# Request 1
In the legal memorandum, on what date did the North Carolina Court of Appeals issue its opinion in Pottle v. Link?

------ Document ------

In the October 1995 issue of our Statewide Title, Inc. Newsletter and Legal Memorandum we wrote about the then recently released decision in Allen v. Sea Gate Association, Inc., 119 N.C. App. 761, (1995) applying the six-year Statute of Limitations to the attempted enforcement of a Restrictive Covenant setback violation. At that time, we speculated that it “would seem that this holding would also apply to violations of setbacks on plats and even potentially to encroachments in reserved easements.” We also surmised that an “interesting question arises from the reasoning presented. If a prescriptive easement takes twenty years to ripen, can it be cut off by six years of obstruction?” On December 18, 2007, the North Carolina Court of Appeals answered the first question and begged the second in its opinion in Pottle v. Link, COA07-359.

The plaintiffs in this case respectively own Tracts 4 and 6, adjoining properties, on Cedar Island in New Hanover County, North Carolina, and both are the owners of two easements, alleged to be thirty feet in width, which allow access to and from the public road to their respective tracts as well as other lots comprising Cedar Island. The defendants own Tracts 3 and 5 on Cedar Island, which are properties adjacent to the plaintiffs' properties and are the servient lots over which the alleged easements run.

------ Data for the task ------

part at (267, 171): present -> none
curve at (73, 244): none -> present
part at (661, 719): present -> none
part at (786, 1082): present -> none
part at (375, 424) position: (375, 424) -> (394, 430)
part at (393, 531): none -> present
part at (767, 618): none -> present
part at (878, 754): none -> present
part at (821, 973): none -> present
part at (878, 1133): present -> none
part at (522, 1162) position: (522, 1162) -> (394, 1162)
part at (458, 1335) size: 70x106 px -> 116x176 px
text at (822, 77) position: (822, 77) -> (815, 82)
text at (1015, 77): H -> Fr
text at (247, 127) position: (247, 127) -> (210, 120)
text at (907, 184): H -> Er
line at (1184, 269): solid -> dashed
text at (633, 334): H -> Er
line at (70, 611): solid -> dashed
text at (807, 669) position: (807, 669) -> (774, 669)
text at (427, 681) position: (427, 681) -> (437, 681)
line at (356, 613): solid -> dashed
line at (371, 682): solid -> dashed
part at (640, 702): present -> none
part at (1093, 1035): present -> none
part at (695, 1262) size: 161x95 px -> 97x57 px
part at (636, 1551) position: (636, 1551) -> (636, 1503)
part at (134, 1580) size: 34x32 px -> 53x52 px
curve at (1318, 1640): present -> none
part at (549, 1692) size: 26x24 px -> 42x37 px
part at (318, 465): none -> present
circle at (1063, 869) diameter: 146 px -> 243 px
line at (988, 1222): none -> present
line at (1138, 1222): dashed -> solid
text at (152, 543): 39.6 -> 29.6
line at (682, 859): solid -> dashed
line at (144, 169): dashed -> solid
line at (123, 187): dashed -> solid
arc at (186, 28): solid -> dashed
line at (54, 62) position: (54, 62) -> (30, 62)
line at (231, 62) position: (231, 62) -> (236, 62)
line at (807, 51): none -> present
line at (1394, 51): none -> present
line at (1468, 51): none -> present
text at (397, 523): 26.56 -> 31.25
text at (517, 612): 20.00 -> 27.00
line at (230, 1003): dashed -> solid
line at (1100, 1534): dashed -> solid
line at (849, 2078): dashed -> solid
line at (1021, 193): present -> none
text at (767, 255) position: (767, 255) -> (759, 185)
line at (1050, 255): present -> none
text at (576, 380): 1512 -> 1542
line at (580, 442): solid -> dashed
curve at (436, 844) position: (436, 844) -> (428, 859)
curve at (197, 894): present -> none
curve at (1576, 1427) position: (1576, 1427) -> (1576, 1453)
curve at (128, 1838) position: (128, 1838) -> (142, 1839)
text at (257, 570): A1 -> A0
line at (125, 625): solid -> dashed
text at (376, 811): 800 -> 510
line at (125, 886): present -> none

------

# Request 2
Copy the records word for word, beginning with their first line and going on through the line with "part at (878, 1133): present -> none", both included.

# Worked solution 1
December 18, 2007

# Worked solution 2
part at (267, 171): present -> none
curve at (73, 244): none -> present
part at (661, 719): present -> none
part at (786, 1082): present -> none
part at (375, 424) position: (375, 424) -> (394, 430)
part at (393, 531): none -> present
part at (767, 618): none -> present
part at (878, 754): none -> present
part at (821, 973): none -> present
part at (878, 1133): present -> none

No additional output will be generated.